Ceremony, celebration, is a curious thing. It appears at times like frivolity, and it certainly can be. But there are deeper roots to these ceremonies we hold, year after year, as our parents and grandparents did, through time immemorial. Roots that grow through the ground, the ground that holds my father and all our ancestors, all who came before us. It is the one commonality we all share. Were it not for death, we would have no pressing reason to celebrate, no reason to make the most of each day. And this is why we say there is a seat for death at the table at all our celebrations. Death is the guest who must be present at every celebration, every ceremony. Without death, the “ceremony of a day” is nothing.

And so we approach these forty days, forty days that begin with ashes and an invitation to be well, to put all our efforts into making a good life for ourselves and for all around us: “Remember man that thou are dust and to dust you shall return.”

And yet there is more than this, too. The dust is what remains and there is something more that is larger than all of us. Here, I know, we run into belief systems and philosophies, but I think we can all agree that something more remains once we are gone: spirit, soul, memories… call it what you will. What you call it does not matter.

Last Friday, after work, I stopped at the rehab center where I would go see Dad most every day for the last few weeks of his life. More than two weeks had passed since I was last there, and it felt important that day to stop and to say thank you to the nurses and assistants who took such good care of him in his last days on this earth. It was, perhaps, another aspect of closure I was seeking. And so I drove up, with a heavy heart, and I entered the building. At the reception desk, where earlier in the month I had been checking in multiple times each day, I explained, as tears welled up in my eyes, what I wished to do. The volunteer there expressed her condolences and she issued me a visitor’s badge. I went up to the second floor, stepped off the elevator, and walked the corridors, past Dad’s first room, past the nurse’s station, past the room Dad moved to halfway through his stay, past the second nurse’s station, and then another loop around again. There were RNs and nursing assistants everywhere, but I didn’t recognize a single soul. Not one of them. Even Dad’s old roommate and his wife: they were gone. “Why do you seek the living amongst the dead?” echoed through my mind, and I began chuckling a bit. There was nothing for me there. I stepped again into the elevator. I descended, and I left the building. Outside, the sun was bright and the air was warm. There was a gardener working in a bed nearby. I looked at him twice, but definitely did not recognize him, either.

 

Here is a link to where you’ll find your Convivio Book of Days Calendar for March.
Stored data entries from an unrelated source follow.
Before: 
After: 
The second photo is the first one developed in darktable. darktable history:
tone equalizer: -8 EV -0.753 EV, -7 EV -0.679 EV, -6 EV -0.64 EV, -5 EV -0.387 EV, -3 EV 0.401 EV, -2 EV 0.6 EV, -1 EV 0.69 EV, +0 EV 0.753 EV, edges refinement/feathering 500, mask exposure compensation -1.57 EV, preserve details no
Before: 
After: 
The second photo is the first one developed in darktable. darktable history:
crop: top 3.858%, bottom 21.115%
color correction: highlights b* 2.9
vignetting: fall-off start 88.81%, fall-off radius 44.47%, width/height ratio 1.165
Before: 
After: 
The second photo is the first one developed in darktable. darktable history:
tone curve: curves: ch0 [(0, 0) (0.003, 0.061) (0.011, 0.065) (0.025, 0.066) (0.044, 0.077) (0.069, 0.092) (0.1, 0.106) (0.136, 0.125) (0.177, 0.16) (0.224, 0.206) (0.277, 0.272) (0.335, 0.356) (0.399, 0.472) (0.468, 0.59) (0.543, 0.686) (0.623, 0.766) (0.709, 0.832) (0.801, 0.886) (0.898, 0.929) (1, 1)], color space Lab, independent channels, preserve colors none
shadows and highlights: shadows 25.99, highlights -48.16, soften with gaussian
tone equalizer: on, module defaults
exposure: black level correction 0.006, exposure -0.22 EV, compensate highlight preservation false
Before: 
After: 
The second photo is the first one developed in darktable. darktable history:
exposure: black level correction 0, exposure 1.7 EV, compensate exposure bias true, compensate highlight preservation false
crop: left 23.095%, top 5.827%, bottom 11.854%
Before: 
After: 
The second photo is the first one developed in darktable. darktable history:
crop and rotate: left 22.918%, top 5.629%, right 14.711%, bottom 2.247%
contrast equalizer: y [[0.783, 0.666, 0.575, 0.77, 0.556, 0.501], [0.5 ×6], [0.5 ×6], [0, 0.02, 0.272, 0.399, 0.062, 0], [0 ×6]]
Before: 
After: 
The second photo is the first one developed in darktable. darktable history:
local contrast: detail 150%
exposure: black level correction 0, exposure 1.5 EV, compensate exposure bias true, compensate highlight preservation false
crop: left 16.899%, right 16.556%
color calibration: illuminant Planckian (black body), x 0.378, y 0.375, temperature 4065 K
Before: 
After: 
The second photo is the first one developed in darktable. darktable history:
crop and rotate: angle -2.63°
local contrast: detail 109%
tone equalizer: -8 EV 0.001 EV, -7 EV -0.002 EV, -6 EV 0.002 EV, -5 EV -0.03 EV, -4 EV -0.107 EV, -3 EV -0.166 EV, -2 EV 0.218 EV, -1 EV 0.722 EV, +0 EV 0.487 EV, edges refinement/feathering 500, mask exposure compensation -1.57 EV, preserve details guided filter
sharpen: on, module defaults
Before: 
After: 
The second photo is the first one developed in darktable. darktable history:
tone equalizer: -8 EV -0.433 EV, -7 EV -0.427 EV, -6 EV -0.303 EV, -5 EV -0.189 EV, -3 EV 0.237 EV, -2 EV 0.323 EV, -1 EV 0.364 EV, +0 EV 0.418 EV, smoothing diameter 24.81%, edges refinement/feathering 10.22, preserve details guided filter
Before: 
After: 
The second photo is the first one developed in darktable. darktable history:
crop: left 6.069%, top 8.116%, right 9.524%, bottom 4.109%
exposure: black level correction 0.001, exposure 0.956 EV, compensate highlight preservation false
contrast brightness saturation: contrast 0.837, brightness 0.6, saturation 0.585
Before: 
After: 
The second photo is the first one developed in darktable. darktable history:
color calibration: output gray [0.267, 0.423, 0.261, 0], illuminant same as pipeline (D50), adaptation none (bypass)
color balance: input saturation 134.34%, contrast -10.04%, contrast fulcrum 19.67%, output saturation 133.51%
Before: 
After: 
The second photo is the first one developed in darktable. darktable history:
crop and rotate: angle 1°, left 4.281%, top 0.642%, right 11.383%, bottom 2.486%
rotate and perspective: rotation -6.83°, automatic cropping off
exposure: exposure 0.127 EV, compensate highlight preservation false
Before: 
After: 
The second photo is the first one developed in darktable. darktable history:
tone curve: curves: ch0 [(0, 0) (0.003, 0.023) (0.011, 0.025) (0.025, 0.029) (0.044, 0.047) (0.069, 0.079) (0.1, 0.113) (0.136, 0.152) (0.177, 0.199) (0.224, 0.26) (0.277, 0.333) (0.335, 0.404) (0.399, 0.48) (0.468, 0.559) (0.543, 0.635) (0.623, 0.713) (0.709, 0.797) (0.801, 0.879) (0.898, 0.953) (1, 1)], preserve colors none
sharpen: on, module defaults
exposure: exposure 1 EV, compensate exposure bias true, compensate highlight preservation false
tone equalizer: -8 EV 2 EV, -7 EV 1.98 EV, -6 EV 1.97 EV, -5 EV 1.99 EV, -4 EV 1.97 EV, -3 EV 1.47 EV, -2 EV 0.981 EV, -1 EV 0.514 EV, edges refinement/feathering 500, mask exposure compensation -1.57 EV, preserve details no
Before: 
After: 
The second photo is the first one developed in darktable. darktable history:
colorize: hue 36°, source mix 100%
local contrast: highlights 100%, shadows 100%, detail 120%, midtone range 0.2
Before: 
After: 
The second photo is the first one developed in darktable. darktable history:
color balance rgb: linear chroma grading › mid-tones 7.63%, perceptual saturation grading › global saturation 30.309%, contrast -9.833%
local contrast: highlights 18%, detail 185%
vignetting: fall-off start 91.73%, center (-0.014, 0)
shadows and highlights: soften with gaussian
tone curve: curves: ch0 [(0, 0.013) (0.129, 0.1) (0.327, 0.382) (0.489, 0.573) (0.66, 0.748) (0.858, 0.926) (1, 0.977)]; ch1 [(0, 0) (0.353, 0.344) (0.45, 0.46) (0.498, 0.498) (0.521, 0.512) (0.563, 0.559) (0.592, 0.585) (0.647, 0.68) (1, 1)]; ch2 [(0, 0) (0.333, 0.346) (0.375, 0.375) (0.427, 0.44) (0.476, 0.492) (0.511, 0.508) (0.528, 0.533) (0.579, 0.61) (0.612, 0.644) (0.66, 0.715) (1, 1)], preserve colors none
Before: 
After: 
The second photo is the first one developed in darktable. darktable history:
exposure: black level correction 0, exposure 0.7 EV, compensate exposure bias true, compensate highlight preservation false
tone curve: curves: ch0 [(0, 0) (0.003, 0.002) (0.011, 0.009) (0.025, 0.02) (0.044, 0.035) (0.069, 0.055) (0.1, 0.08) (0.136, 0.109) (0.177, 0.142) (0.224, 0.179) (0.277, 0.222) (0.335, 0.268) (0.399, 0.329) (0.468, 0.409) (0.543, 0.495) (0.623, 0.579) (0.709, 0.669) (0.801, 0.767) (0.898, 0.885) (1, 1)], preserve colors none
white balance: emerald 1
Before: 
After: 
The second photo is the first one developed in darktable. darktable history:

It may not be updated to March’s calendar when I first publish this blog chapter, but if not, check back again in an hour or two, for it will be. This month’s cover star is a type of shaving brush tree that we see round Lake Worth and neighboring towns. The tree loses its leaves each winter, one of our few deciduous trees here in South Florida. Come spring, it blossoms in advance of the year’s new green leaves. The blossoms are amazing bursts of pink energy––the pink shaving brushes that give the tree its common name. Death and rebirth: the story never grows old.